One of the toughest challenges for hospitals in their effort to reduce readmission rates has been to not just provide quality follow-up care, but the support their patients may need at home. Hospitals that are located in poorer neighborhoods have a tendency to struggle more to reduce these readmissions and have been pressured by the federal government to do more to help after discharge. Home care is one of the best options, but even though millions of potential patients have access to quality agencies across the country, they may not understand how important it can be.
A home health care provider who checks in daily with a patient will likely be able to check vitals, like temperature, heart rate, blood pressure, and so on. If they enter this information into a program or app so the patient’s doctor can monitor details, it could help that doctor spot issues that could be addressed early, without requiring an emergency call or return trip to the hospital.

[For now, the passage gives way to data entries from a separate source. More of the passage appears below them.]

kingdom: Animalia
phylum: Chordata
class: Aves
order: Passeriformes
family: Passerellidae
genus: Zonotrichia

As noted on National Public Radio, in the blog, ‘Can Home Health Visits Help Keep People Out Of The ER?,Written by Selena Simmons-Duffin:
“That’s key for D.C., which has the highest per capita 911 call volume in the country. Mary’s Center pilot program grew out of AmeriHealth, a Medicaid managed care organization in D.C., approaching the health center and wanting to brainstorm how to get the District’s unnecessary emergency visits down. Now, the program has expanded to Medicaid patients like Dolman who have Trusted Health Plan. The managed care organizations get incentives from the city if they reduce ER overuse. And the D.C. council is considering legislation that would expand reimbursement for these types of visits.”
Another benefit that home care offers people when they’re discharged from the hospital is emotional and physical support and assistance. By helping them understand what’s necessary for them to do in order to get healthy again, by assisting them with some physical tasks during the initial days or weeks after they’re home, it can not only keep them safer, but encourage them through the challenges they may face during recovery.

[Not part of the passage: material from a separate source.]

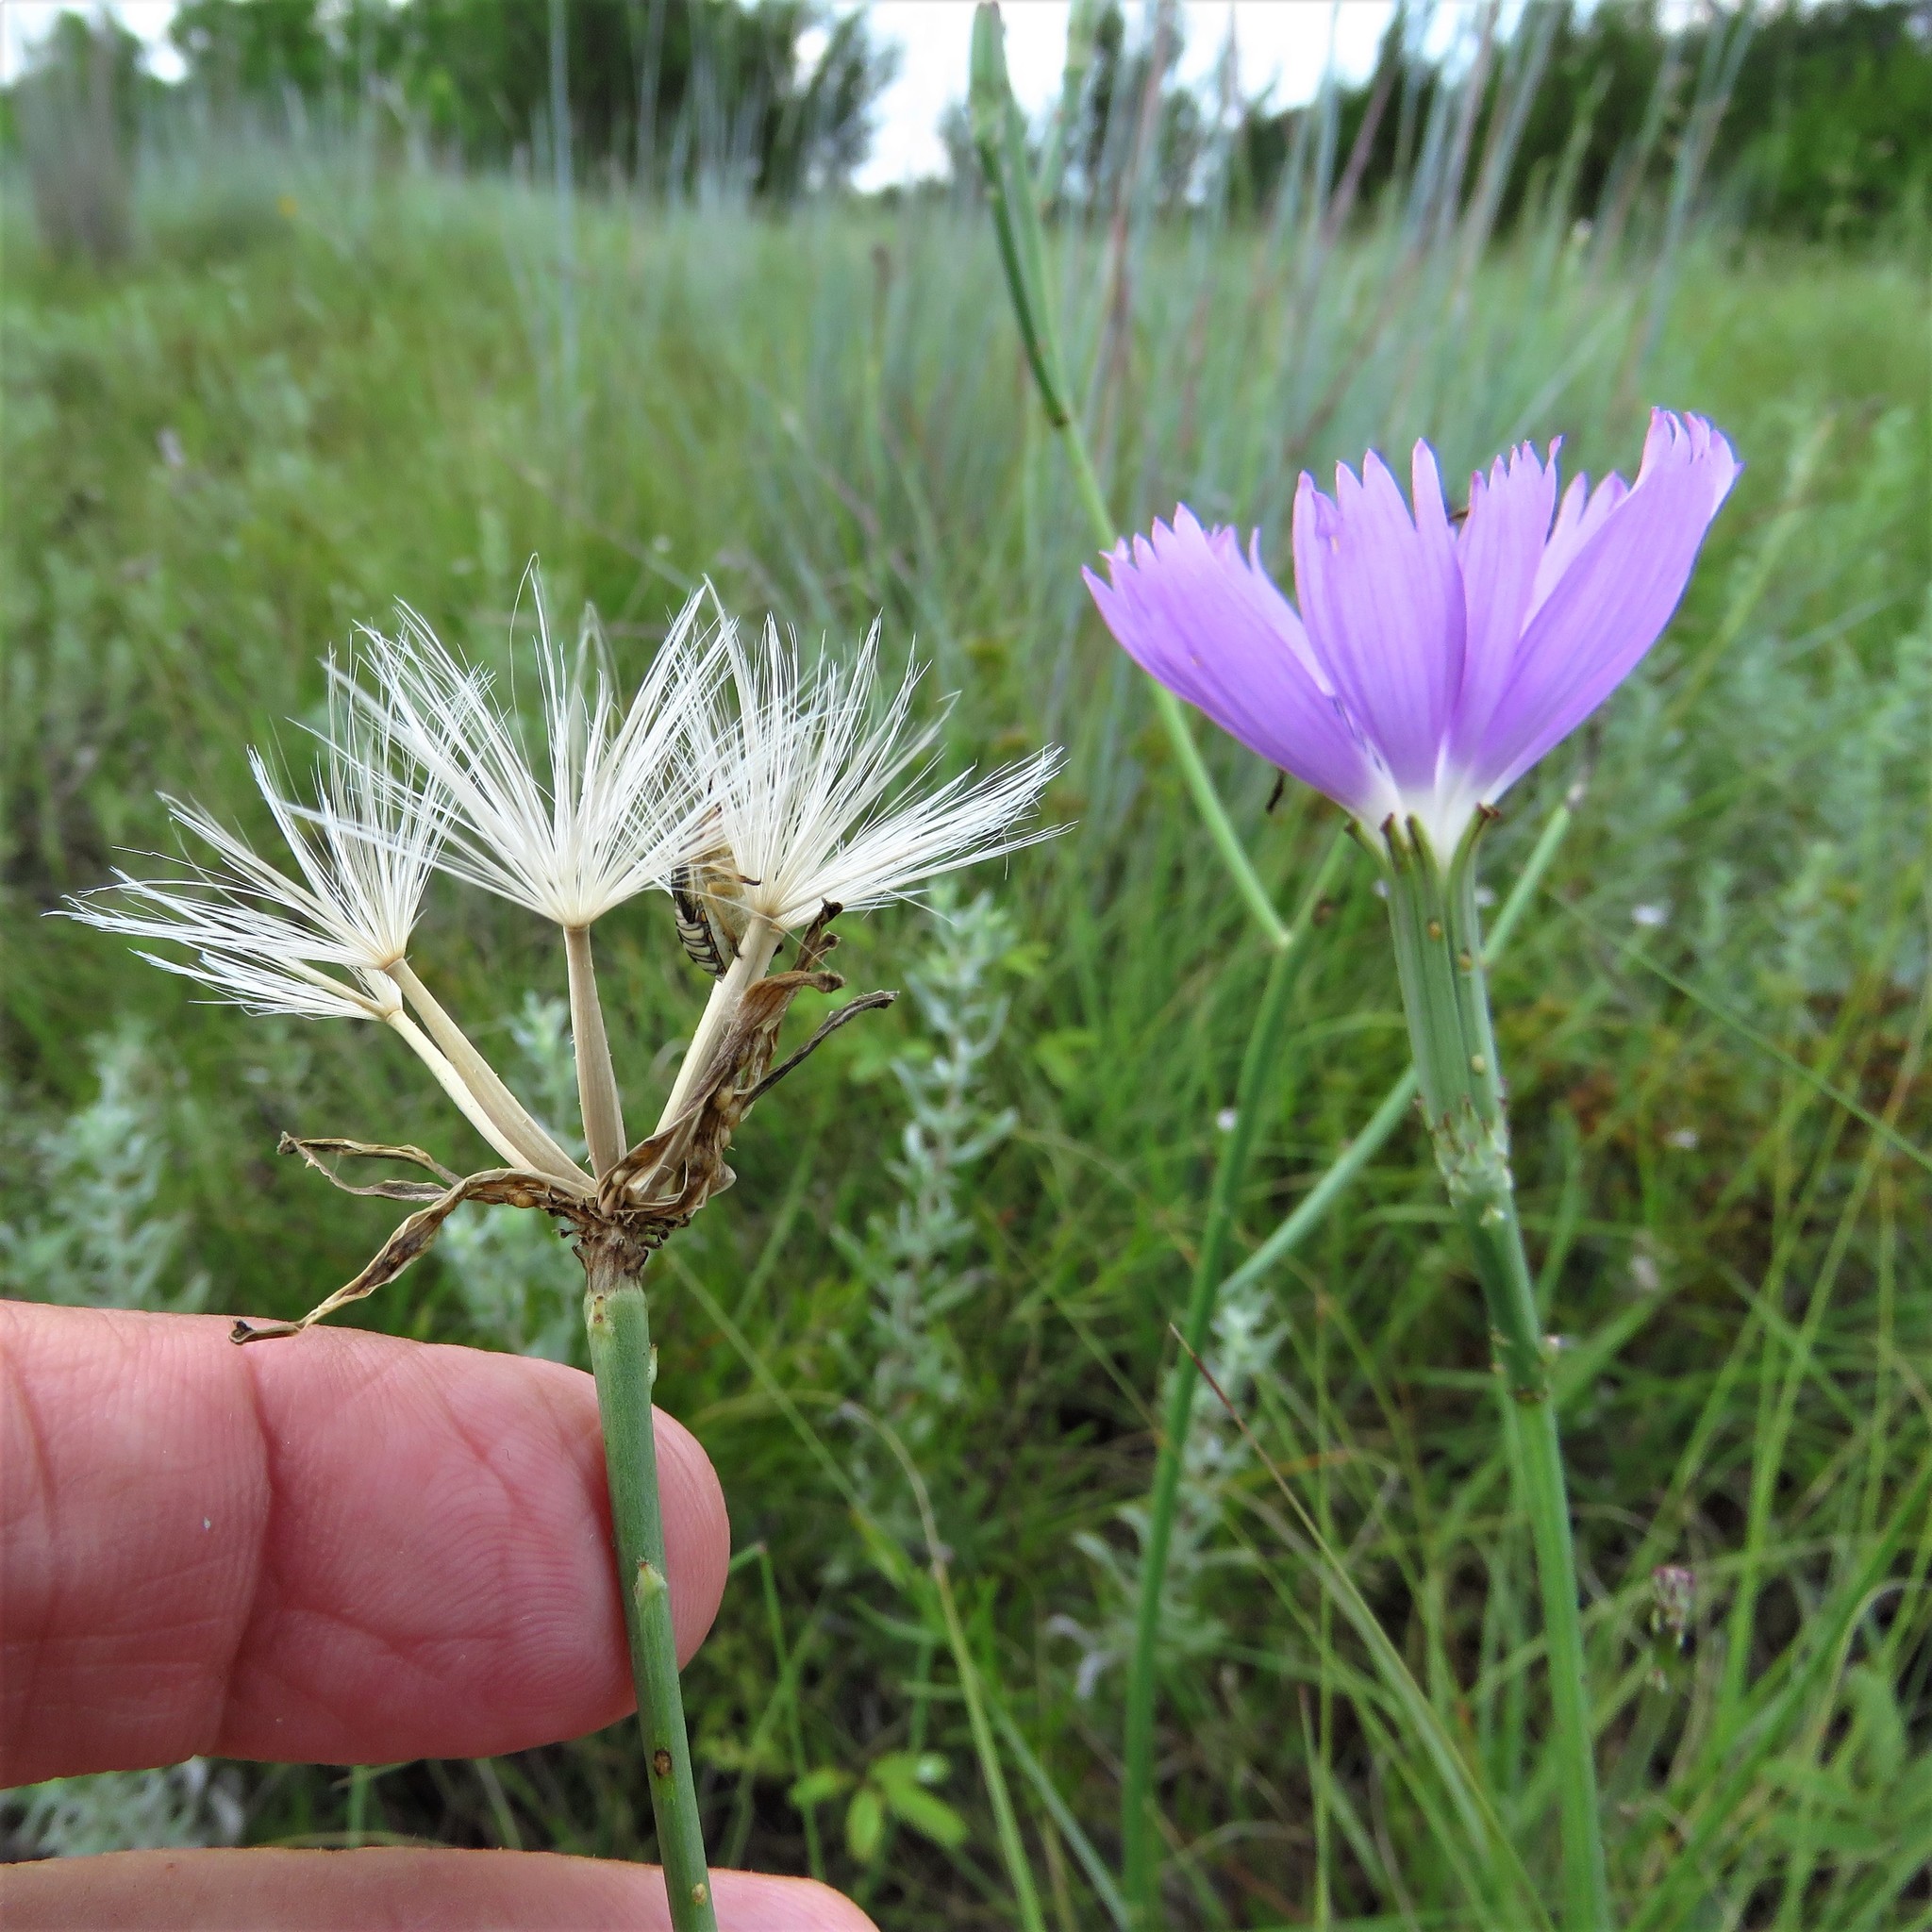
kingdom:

Home care agencies working directly or indirectly with hospitals to provide care and support for men and women at home can help to reduce the risk of readmissions and it’s not just beneficial to those individuals, but it’s also financially beneficial to hospitals as they reduce the risk of fines being imposed by the federal government. As can be noted in the above quoted content, some regions might also offer incentives to improve support after the hospital stay has ended.